Material provided: Begin

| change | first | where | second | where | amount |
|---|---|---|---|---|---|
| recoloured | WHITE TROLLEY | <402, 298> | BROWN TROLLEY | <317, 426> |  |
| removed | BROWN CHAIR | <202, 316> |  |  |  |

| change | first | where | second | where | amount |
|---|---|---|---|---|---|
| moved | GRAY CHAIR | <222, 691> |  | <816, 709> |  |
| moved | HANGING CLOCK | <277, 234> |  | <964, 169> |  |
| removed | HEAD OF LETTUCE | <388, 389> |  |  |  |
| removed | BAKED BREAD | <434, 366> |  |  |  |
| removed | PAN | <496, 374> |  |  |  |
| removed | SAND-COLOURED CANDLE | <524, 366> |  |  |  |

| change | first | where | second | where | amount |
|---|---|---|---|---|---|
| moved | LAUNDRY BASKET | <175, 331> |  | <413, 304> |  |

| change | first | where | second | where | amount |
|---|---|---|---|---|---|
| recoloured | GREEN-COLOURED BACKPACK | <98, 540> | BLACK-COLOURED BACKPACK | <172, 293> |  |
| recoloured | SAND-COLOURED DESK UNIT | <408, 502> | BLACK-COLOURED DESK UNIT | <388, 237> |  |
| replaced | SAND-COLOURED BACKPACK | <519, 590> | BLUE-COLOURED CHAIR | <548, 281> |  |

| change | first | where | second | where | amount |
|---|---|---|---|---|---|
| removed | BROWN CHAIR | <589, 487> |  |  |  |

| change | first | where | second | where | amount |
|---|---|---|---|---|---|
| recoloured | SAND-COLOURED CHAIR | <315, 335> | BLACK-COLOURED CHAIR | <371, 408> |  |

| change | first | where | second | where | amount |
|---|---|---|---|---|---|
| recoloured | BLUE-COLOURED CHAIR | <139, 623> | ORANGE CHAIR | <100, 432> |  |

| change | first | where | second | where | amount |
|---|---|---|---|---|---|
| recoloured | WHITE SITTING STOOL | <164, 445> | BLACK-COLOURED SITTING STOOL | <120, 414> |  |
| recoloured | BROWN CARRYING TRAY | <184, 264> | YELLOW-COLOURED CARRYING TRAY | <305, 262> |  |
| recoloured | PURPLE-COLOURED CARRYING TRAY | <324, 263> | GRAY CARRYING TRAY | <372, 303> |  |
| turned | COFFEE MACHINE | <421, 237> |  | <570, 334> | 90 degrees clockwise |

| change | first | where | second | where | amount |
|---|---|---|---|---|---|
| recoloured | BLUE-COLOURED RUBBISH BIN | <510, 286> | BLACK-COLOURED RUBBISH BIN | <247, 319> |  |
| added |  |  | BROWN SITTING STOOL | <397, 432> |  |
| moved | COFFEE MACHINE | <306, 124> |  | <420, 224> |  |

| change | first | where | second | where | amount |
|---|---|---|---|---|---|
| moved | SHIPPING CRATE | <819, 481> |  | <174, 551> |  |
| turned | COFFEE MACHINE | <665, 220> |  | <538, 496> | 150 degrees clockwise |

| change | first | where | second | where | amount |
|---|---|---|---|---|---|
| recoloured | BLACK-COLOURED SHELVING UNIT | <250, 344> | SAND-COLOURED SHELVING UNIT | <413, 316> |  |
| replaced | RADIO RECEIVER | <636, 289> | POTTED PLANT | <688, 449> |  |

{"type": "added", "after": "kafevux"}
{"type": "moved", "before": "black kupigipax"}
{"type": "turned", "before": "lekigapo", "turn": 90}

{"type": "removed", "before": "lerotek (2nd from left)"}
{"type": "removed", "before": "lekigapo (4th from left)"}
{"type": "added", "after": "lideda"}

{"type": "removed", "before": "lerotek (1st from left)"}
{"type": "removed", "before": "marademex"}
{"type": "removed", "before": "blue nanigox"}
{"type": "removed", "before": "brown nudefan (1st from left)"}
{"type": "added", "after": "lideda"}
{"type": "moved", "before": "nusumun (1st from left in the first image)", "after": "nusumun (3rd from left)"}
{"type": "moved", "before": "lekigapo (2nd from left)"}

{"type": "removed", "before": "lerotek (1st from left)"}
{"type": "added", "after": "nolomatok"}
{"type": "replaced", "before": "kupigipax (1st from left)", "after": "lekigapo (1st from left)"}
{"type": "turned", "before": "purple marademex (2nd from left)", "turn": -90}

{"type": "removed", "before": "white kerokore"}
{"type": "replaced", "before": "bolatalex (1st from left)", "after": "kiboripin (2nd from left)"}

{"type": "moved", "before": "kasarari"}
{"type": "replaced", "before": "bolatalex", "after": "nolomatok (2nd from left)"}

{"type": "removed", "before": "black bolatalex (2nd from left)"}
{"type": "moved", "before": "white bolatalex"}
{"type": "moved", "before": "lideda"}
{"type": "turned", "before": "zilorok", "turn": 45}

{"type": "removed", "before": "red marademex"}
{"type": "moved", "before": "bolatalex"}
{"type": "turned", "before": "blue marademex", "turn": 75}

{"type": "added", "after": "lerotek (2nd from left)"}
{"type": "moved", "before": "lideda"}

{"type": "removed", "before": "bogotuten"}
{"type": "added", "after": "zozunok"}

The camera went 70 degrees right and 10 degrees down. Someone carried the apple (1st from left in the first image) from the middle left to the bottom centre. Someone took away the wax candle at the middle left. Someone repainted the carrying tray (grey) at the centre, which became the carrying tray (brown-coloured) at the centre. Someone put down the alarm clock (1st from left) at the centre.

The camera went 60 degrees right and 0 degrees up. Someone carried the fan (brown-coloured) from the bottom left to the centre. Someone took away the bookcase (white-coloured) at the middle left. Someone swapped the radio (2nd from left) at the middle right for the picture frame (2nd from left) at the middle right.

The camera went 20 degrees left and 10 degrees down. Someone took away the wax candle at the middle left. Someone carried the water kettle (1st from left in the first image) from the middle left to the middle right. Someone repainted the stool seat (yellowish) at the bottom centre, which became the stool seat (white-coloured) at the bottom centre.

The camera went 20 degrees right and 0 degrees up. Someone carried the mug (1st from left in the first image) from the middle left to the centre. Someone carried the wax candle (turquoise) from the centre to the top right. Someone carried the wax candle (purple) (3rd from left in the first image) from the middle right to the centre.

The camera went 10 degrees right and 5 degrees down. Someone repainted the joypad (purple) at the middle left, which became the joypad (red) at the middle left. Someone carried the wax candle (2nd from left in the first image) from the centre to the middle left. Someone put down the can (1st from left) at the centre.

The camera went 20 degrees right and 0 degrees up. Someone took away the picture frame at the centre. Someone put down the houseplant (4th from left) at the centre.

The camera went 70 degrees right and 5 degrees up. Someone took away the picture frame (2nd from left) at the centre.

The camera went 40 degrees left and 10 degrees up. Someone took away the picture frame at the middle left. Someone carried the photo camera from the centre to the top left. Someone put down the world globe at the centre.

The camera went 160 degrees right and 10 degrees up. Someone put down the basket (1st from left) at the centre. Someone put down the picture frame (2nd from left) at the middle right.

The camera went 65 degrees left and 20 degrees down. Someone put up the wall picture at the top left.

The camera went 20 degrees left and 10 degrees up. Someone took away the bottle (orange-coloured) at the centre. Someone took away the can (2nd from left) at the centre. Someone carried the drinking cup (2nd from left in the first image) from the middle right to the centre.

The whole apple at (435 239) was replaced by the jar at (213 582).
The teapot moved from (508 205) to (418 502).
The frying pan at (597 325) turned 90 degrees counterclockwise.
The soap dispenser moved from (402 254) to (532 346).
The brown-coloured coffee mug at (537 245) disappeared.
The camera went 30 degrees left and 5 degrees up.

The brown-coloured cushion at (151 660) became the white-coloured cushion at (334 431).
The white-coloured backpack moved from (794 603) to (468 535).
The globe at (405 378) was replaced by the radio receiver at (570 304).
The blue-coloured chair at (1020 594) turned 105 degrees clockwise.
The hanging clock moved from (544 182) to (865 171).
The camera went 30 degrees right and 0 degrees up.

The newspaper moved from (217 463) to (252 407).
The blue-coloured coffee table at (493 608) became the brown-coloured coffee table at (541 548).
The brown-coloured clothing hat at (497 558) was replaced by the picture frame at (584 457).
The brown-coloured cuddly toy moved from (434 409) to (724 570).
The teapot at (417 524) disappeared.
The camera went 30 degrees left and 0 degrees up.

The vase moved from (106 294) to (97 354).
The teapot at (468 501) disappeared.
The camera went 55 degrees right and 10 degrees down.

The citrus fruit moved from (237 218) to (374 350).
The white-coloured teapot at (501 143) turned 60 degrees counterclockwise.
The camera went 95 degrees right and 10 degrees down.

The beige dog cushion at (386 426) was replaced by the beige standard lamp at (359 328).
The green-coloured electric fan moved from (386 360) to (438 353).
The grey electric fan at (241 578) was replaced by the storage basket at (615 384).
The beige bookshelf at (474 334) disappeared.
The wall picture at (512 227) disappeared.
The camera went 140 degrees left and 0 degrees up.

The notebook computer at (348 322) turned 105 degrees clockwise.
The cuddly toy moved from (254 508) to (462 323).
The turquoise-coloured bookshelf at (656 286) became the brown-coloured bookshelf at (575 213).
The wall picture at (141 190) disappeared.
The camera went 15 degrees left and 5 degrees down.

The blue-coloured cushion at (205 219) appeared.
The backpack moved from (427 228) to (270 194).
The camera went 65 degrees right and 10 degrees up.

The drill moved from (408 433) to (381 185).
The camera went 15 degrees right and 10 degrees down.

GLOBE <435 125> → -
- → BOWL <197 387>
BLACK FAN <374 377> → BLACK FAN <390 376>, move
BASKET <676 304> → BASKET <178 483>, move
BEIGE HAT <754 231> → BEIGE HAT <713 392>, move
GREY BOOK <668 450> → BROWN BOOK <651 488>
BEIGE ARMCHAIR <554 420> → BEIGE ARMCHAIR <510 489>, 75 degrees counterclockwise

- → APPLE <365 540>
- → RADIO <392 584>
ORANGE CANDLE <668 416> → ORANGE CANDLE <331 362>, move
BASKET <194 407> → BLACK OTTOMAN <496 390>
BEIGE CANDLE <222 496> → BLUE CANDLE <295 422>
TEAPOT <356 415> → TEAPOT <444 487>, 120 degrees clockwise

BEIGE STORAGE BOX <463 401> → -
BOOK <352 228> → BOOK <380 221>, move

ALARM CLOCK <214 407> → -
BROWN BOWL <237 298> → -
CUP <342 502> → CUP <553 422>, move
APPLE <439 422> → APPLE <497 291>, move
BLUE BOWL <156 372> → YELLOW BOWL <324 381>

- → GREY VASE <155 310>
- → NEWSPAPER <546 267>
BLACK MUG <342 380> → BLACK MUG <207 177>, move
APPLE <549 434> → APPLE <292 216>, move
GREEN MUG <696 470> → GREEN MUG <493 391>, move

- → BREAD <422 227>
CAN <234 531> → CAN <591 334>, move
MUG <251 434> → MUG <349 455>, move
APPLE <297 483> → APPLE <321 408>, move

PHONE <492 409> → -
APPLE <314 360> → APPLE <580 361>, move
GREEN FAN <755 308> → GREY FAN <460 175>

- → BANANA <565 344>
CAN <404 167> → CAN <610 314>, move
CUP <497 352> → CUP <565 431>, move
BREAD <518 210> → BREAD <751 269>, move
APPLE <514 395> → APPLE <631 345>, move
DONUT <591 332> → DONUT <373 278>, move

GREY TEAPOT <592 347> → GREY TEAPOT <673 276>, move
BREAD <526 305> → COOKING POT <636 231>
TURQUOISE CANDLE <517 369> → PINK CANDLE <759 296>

Material provided: End

**Goal of the exercise:**
Once you find the line containing "- → BOWL <197 387>", copy it and every line after it through the end of the records, exactly as they stand.

**Your solution:**
- → BOWL <197 387>
BLACK FAN <374 377> → BLACK FAN <390 376>, move
BASKET <676 304> → BASKET <178 483>, move
BEIGE HAT <754 231> → BEIGE HAT <713 392>, move
GREY BOOK <668 450> → BROWN BOOK <651 488>
BEIGE ARMCHAIR <554 420> → BEIGE ARMCHAIR <510 489>, 75 degrees counterclockwise

- → APPLE <365 540>
- → RADIO <392 584>
ORANGE CANDLE <668 416> → ORANGE CANDLE <331 362>, move
BASKET <194 407> → BLACK OTTOMAN <496 390>
BEIGE CANDLE <222 496> → BLUE CANDLE <295 422>
TEAPOT <356 415> → TEAPOT <444 487>, 120 degrees clockwise

BEIGE STORAGE BOX <463 401> → -
BOOK <352 228> → BOOK <380 221>, move

ALARM CLOCK <214 407> → -
BROWN BOWL <237 298> → -
CUP <342 502> → CUP <553 422>, move
APPLE <439 422> → APPLE <497 291>, move
BLUE BOWL <156 372> → YELLOW BOWL <324 381>

- → GREY VASE <155 310>
- → NEWSPAPER <546 267>
BLACK MUG <342 380> → BLACK MUG <207 177>, move
APPLE <549 434> → APPLE <292 216>, move
GREEN MUG <696 470> → GREEN MUG <493 391>, move

- → BREAD <422 227>
CAN <234 531> → CAN <591 334>, move
MUG <251 434> → MUG <349 455>, move
APPLE <297 483> → APPLE <321 408>, move

PHONE <492 409> → -
APPLE <314 360> → APPLE <580 361>, move
GREEN FAN <755 308> → GREY FAN <460 175>

- → BANANA <565 344>
CAN <404 167> → CAN <610 314>, move
CUP <497 352> → CUP <565 431>, move
BREAD <518 210> → BREAD <751 269>, move
APPLE <514 395> → APPLE <631 345>, move
DONUT <591 332> → DONUT <373 278>, move

GREY TEAPOT <592 347> → GREY TEAPOT <673 276>, move
BREAD <526 305> → COOKING POT <636 231>
TURQUOISE CANDLE <517 369> → PINK CANDLE <759 296>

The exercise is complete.